►
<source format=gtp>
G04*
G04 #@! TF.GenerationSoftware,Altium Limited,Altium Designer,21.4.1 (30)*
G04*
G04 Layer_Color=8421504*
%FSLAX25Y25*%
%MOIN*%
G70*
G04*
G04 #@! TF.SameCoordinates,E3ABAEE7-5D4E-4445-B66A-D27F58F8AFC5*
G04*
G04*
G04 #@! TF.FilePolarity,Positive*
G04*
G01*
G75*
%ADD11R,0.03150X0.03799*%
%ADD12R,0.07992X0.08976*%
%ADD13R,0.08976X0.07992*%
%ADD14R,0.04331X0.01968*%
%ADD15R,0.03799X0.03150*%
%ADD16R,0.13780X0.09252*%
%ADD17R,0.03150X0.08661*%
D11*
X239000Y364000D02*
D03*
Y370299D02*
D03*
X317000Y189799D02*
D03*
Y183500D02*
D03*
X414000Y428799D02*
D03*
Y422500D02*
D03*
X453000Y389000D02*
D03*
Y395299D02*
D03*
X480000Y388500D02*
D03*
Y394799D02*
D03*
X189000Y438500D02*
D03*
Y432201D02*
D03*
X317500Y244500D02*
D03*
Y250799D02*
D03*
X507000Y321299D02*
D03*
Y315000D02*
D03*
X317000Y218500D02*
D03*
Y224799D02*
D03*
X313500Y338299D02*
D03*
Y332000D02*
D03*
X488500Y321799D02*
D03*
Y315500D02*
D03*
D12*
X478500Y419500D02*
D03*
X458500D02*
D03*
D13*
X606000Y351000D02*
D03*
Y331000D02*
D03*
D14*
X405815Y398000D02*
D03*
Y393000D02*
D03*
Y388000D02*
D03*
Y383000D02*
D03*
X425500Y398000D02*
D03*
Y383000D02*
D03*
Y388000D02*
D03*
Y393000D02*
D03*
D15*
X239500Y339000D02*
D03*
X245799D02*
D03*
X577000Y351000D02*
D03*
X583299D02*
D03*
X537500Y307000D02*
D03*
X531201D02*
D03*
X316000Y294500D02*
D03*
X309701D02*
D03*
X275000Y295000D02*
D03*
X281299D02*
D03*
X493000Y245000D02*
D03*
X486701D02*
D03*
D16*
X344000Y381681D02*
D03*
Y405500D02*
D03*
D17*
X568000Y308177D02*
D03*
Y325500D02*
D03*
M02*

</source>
◄
►
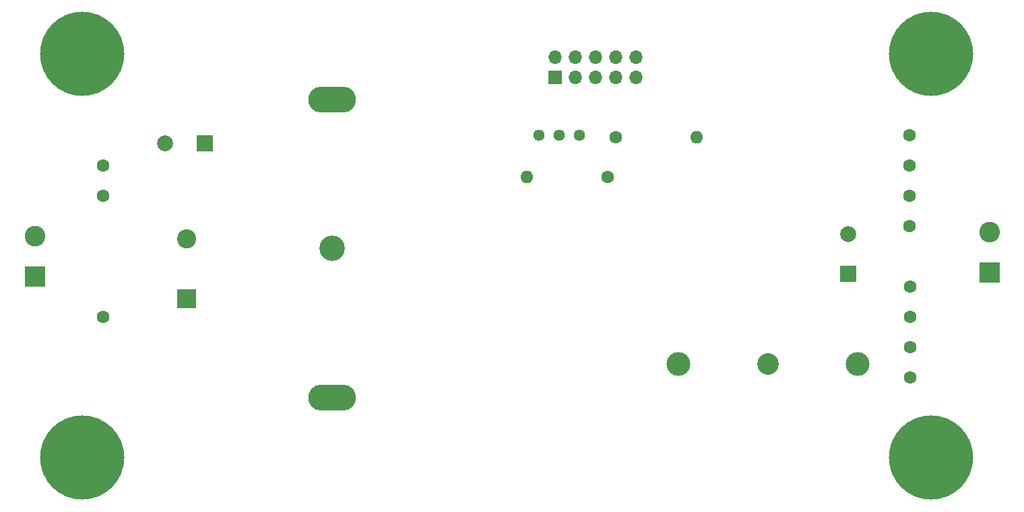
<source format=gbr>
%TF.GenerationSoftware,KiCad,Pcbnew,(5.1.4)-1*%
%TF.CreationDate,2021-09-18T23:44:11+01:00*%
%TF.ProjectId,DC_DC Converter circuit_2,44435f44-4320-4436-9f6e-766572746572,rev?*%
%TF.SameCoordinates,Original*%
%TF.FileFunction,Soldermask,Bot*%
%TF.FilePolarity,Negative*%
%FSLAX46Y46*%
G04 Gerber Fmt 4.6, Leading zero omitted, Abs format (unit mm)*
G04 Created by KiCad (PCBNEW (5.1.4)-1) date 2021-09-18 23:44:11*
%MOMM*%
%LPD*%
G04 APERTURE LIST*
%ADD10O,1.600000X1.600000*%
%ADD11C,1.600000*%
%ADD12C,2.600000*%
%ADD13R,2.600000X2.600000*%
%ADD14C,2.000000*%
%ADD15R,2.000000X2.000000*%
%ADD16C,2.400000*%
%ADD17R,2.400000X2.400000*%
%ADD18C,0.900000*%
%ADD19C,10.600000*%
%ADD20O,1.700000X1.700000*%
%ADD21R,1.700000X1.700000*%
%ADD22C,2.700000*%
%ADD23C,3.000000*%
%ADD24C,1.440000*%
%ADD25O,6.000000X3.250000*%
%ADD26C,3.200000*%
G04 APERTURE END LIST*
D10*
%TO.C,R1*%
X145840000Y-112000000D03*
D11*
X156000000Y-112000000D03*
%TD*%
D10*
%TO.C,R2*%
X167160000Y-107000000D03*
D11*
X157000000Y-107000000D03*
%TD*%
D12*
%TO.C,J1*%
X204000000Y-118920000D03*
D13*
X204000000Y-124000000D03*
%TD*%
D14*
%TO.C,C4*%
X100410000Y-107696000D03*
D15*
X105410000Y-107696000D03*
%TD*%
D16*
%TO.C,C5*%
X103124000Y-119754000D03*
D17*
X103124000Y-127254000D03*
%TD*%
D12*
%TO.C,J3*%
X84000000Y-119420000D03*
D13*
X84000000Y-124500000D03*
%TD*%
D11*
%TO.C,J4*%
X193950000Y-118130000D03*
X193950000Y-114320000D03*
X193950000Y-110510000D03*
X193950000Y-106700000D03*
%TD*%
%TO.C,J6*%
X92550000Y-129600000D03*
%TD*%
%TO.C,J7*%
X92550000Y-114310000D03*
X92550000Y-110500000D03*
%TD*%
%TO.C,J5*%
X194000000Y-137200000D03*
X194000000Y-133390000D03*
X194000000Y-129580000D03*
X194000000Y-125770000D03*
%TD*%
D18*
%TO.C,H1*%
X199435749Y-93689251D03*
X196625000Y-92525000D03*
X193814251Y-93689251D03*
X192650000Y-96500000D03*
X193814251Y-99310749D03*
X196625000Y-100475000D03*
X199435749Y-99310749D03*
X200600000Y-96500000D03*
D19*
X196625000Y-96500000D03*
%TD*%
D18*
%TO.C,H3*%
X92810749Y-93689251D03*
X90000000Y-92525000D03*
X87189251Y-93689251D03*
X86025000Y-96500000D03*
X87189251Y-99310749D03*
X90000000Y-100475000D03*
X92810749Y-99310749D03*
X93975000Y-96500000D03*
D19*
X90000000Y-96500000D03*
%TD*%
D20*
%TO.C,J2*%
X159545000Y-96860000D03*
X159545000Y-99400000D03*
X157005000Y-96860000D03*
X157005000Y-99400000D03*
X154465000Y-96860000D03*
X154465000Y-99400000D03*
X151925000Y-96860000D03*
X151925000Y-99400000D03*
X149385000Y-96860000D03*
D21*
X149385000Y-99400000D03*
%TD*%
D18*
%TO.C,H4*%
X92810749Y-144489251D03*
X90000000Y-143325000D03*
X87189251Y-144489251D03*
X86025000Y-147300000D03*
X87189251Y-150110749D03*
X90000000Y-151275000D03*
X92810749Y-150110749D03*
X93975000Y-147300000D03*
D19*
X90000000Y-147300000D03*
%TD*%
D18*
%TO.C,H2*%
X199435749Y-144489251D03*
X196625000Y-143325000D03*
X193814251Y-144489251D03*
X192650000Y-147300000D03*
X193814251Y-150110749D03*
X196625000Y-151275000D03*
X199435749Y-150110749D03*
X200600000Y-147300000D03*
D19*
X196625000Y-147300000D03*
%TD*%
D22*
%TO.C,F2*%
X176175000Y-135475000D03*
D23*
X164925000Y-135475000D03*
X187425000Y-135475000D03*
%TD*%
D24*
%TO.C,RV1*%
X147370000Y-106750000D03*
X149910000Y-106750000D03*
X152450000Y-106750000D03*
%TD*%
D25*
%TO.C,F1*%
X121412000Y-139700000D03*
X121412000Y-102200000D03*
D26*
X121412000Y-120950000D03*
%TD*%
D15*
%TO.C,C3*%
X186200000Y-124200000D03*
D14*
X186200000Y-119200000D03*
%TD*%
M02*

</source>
◄
Read through the entries, then copy every line where the string "format" is found.

<source format=gtp>
<source format=gbr>
G04 Gerber Fmt 4.6, Leading zero omitted, Abs format (unit mm)*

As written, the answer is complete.